Since surgical cases around the hospital have been delayed, Katie said surgical staff like herself have been deployed to other parts of the hospital. Before working in surgery, she worked in the emergency department for two years, so she is now on-call to rejoin the emergency department if staffing shortages require it.

“So far, I haven’t been needed in that capacity,” she said.

Like her husband, Katie has also been involved in virtual medicine.

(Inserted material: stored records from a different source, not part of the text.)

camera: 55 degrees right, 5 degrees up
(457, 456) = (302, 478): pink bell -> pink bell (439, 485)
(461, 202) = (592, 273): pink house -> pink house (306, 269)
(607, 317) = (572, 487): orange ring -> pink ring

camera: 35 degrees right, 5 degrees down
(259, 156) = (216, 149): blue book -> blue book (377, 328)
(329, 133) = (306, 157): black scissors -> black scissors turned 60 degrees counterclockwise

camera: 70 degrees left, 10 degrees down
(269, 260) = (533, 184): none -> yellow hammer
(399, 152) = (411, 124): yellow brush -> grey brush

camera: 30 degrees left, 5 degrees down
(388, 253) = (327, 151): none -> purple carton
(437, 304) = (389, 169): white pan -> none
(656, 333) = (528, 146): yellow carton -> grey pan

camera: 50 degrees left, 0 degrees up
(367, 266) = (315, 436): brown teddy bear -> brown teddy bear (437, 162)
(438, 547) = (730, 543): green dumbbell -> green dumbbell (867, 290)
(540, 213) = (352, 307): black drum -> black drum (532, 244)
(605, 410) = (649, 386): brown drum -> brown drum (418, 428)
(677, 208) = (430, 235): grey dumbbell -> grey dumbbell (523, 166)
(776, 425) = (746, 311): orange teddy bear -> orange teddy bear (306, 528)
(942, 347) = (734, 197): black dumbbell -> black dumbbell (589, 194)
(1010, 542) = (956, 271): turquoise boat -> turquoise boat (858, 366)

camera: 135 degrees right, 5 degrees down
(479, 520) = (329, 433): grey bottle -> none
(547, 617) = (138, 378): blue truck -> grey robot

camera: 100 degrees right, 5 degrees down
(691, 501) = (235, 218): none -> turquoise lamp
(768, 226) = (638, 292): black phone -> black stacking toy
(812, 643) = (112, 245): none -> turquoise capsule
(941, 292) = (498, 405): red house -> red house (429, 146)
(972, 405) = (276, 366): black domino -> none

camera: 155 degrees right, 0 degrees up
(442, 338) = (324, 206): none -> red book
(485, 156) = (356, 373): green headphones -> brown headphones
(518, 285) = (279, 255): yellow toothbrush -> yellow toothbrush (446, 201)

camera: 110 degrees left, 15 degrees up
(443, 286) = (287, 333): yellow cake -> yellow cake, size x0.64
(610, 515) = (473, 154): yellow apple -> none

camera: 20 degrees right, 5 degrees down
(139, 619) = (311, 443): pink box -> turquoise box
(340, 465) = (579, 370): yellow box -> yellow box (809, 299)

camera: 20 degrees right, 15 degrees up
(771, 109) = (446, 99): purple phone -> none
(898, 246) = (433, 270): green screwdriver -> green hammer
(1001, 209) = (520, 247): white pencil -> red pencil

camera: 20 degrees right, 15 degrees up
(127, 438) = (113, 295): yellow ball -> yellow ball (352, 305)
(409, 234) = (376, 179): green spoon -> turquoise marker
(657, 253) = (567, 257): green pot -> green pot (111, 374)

In an effort to limit exposure, she and her colleagues are performing post-op visits virtually, rather than in-person.

With so much unknown about the coming months and a post-COVID-19 world, the Andersons are managing under new circumstances.

“Like many people around the world, we are finding a new normal rhythm, learning how to provide virtual care to patients, learning how to be safe in public spaces and learning how to support one another and our community during this trying time,” said Jordan. “We both feel very humbled to be able to help care for and support our patients during this historic crisis, but there is also a very real fear and anxiety as we go to the hospital and worry about being exposed to the virus.”

As Brigham and Women’s anticipates a continuation of COVID-19 cases for some time, Jordan will continue to work in the hospital on COVID hospital floors and intensive care units, while Katie will be going back to the operating room in the coming weeks to begin operating on the growing backlog of patients waiting for their cancer surgery.

“For now, we are trying to take it one day at a time, finding immense joy and inspiration in Rowan and his big smiles,” Jordan said. “We look forward to a time in the uncertain future when this will all be behind us and Rowan can meet the rest of his family and hopefully travel to Auburn for a football game and see where his parents met.”